=== Excerpt to read ===

Reputation: 10400
I wrote a motor controller and I tested on a respberry pi using Arch Arm Linux distro, to calculate the control signal took ~0.4ms, so I thought I can make better if I'm using real time OS, so I started with ChibiOS, but there the runtime was ~2.5ms, first I used Crossfire cross compiler than I switch to linaro, with the linaro the runtime was a bit worse ~2.7ms. What can be the problem? Is there possible that I'm not initializing the HW in an optimal way?
/*
* Stack pointers initialization.
*/
ldr r0, =__ram_end__
/* Undefined */
msr CPSR_c, #MODE_UND | I_BIT | F_BIT
mov sp, r0
ldr r1, =__und_stack_size__
sub r0, r0, r1
/* Abort */
msr CPSR_c, #MODE_ABT | I_BIT | F_BIT
mov sp, r0
ldr r1, =__abt_stack_size__
sub r0, r0, r1
/* FIQ */
msr CPSR_c, #MODE_FIQ | I_BIT | F_BIT
mov sp, r0
ldr r1, =__fiq_stack_size__
sub r0, r0, r1
/* IRQ */
msr CPSR_c, #MODE_IRQ | I_BIT | F_BIT
mov sp, r0
ldr r1, =__irq_stack_size__
sub r0, r0, r1
/* Supervisor */
msr CPSR_c, #MODE_SVC | I_BIT | F_BIT
mov sp, r0
ldr r1, =__svc_stack_size__
sub r0, r0, r1
/* System */
msr CPSR_c, #MODE_SYS | I_BIT | F_BIT
mov sp, r0
mov r0,#0x8000
mov r1,#0x0000
ldmia r0!,{r2,r3,r4,r5,r6,r7,r8,r9}
stmia r1!,{r2,r3,r4,r5,r6,r7,r8,r9}
ldmia r0!,{r2,r3,r4,r5,r6,r7,r8,r9}
stmia r1!,{r2,r3,r4,r5,r6,r7,r8,r9}
;@ enable fpu
mrc p15, 0, r0, c1, c0, 2
orr r0,r0,#0x300000 ;@ single precision
orr r0,r0,#0xC00000 ;@ double precision
mcr p15, 0, r0, c1, c0, 2
mov r0,#0x40000000
fmxr fpexc,r0
mov r0, #0
ldr r1, =_bss_start
ldr r2, =_bss_end
And the memory setup:
__und_stack_size__ = 0x0004;
__abt_stack_size__ = 0x0004;
__fiq_stack_size__ = 0x0010;
__irq_stack_size__ = 0x0080;
__svc_stack_size__ = 0x0004;
__sys_stack_size__ = 0x0400;
__stacks_total_size__ = __und_stack_size__ + __abt_stack_size__ + __fiq_stack_size__ + __irq_stack_size__ + __svc_stack_size__ + __sys_stack_size__;
MEMORY
{
ram : org = 0x8000, len = 0x06000000 - 0x20
}
__ram_start__ = ORIGIN(ram);
__ram_size__ = LENGTH(ram);
__ram_end__ = __ram_start__ + __ram_size__;
SECTIONS
{
. = 0;
.text : ALIGN(16) SUBALIGN(16)
{
_text = .;
KEEP(*(vectors))
*(.text)
*(.text.*)
*(.rodata)
*(.rodata.*)
*(.glue_7t)
*(.glue_7)
*(.gcc*)
*(.ctors)
*(.dtors)
} > ram
.ARM.extab : {*(.ARM.extab* .gnu.linkonce.armextab.*)} > ram
__exidx_start = .;
.ARM.exidx : {*(.ARM.exidx* .gnu.linkonce.armexidx.*)} > ram
__exidx_end = .;
.eh_frame_hdr : {*(.eh_frame_hdr)}
.eh_frame : ONLY_IF_RO {*(.eh_frame)}
. = ALIGN(4);
_etext = .;
_textdata = _etext;
.data :
{
_data = .;
*(.data)
. = ALIGN(4);
*(.data.*)
. = ALIGN(4);
*(.ramtext)

===

* _Given task 1_: Return the listing unchanged, from its first line up to and including the line that contains "For every layout".

=== Data listing ===

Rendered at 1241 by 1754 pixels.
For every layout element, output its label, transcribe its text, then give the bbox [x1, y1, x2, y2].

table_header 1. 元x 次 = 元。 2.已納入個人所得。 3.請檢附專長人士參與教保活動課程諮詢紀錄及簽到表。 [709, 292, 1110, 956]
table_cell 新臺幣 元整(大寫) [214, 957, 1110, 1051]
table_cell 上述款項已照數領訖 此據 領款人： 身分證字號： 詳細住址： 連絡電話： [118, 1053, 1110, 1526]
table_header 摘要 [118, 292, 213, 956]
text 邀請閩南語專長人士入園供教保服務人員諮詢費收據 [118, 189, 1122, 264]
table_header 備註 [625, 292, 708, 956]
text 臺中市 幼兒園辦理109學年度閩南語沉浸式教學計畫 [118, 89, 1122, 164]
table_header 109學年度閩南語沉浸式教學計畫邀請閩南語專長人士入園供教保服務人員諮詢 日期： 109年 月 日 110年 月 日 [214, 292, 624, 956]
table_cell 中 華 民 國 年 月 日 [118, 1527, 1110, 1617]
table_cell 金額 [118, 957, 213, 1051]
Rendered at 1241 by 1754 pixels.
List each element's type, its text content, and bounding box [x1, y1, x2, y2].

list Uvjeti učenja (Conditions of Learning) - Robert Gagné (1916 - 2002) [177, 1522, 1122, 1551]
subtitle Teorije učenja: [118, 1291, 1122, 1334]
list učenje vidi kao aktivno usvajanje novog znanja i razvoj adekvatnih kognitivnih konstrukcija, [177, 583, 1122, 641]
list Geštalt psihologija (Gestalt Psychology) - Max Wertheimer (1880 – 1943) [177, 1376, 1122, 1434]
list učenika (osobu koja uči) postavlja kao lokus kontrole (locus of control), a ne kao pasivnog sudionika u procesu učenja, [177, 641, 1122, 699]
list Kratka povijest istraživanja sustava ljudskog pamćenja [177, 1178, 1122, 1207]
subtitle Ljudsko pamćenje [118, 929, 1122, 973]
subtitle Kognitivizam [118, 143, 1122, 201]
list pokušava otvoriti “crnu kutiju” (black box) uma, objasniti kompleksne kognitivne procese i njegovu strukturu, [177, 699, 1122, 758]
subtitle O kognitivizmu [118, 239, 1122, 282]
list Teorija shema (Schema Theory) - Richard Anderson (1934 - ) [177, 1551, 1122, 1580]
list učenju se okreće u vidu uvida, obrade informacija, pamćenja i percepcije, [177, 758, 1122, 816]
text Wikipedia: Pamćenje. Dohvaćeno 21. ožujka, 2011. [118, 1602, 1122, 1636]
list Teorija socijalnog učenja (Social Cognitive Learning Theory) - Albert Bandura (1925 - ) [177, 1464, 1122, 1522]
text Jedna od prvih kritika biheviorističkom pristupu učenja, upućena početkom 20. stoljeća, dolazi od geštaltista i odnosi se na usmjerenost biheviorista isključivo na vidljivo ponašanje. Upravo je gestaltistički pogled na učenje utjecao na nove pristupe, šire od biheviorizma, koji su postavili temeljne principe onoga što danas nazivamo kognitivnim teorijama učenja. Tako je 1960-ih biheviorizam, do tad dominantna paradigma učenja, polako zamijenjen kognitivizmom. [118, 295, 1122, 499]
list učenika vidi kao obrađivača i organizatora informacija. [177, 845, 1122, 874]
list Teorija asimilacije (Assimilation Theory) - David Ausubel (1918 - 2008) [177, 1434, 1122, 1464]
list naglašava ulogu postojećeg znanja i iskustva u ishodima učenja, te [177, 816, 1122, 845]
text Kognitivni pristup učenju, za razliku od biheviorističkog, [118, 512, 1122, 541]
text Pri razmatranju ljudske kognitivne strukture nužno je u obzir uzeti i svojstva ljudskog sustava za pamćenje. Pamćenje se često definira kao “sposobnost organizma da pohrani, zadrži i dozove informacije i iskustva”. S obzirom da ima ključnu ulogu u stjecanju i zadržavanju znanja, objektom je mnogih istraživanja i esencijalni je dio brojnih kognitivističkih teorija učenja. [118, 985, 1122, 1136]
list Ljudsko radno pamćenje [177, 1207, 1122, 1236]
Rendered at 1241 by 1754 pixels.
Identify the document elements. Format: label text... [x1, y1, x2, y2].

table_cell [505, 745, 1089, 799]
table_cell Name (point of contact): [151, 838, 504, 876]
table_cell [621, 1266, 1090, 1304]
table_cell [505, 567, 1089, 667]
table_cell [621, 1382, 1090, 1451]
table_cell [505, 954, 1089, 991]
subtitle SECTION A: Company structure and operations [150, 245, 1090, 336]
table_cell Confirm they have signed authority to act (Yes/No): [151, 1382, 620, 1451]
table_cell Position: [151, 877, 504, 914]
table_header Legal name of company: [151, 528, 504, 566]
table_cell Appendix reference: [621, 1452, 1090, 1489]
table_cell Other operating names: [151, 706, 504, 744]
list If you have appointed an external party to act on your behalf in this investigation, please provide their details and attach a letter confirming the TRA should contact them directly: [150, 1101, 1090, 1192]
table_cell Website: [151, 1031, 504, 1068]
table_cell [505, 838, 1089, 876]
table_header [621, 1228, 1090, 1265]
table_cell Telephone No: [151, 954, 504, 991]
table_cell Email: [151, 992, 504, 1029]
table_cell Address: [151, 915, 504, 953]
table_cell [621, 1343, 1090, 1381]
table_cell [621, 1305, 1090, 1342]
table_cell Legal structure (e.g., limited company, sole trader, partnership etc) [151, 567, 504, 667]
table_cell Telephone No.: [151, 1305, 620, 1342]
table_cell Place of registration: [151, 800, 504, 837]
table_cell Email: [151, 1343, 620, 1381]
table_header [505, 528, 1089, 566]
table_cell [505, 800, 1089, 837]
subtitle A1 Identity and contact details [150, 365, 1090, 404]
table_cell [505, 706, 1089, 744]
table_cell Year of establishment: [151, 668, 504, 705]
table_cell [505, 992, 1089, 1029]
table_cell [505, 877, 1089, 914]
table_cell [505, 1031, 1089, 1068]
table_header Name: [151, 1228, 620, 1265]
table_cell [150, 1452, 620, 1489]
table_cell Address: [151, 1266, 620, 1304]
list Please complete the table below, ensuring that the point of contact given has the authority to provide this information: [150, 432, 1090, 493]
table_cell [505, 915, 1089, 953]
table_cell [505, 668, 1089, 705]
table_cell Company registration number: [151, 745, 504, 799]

===

* _Given task 2_: Using the motor controller post, decide whether each statement agrees with it. Answer yes or no, and quote the words from the post that settle it. (a) Calculating the control signal on Arch Arm Linux took about 0.4ms. (b) Switching to linaro made the runtime faster than with Crossfire. (c) The IRQ stack size is set to 0x0080.

* _Full answer 1_:
Rendered at 1241 by 1754 pixels.
For every layout element, output its label, transcribe its text, then give the bbox [x1, y1, x2, y2].

* _Full answer 2_:
(a) Yes: "to calculate the control signal took ~0.4ms"
(b) No: "with the linaro the runtime was a bit worse ~2.7ms"
(c) Yes: "__irq_stack_size__ = 0x0080;"